Thousands of refugees

The Rohingya are denied citizenship under the laws of mainly Buddhist Burma, and rights groups say they face official repression and poverty.

More than 100,000 live in Bangladesh in refugee camps registered with the United Nations refugee agency.

In 1992, 250,000 Rohingya, around one-third of their total population, fled over Burma’s border into Bangladesh, citing persecution in Burma.

Rights advocates estimate that the number of Rohingya fleeing the Burma-Bangladesh border area to seek a better life elsewhere has increased from hundreds to thousands over the last five years.

The Rohingya take to the sea for a dangerous voyage in boats, putting their lives in the hands of human traffickers and facing brutal treatment by the Thai and Malaysian navies when they arrive, activists say.

According to Amnesty International, the Rohingyas’ freedom of movement is severely restricted, with the vast majority having been effectively denied Burmese citizenship.

"They are also subjected to various forms of extortion and arbitrary taxation; land confiscation; forced eviction and house destruction; and financial restrictions on marriage," the group said in a recent report.

"Rohingyas continue to be used as forced laborers on roads and at military camps, although the amount of forced labor in northern Rakhine state has decreased over the last decade."

Diverse roots

A senior Burmese senior official recent described the Rohingya as “ugly as ogres” and insisted that they should not be described as Burmese nationals.

The Rohingyas themselves say they are Muslim descendants of Persian, Turkish, Bengali, and Pathan traders, who migrated to Burma as early as the 7th century A.D. But their ethnic identity isn't widely recognized.

"These people were not known as Rohingyas in the past," rights lawyer U Min Lwin Oo said.

"When Burma was under [British] colonial rule, these people came in from India to various parts of Burma to work as seasonal laborers.

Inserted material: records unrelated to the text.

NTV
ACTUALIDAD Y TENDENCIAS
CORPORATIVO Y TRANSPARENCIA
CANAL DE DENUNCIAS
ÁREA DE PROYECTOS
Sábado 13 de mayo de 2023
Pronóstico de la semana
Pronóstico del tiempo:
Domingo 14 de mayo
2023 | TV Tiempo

Most of these people were from the areas that are adjacent to the borders with India and Bangladesh."

{mosgoogle}"If we look into the evidence of the past, we will not find these people specifically classified as Rohingyas. We will find them as being classified as Bengalis. What I can assume is that after Burma became independent those people living in Burma started to classify themselves as Rohingyas," he added.

Embattled Thai Prime Minister Abhisit Vejjajiva has promised a full investigation into Thailand's treatment of Rohingya refugees, thousands of whom are also grouped in camps on the Thai-Burma border. He has also called for a regional solution.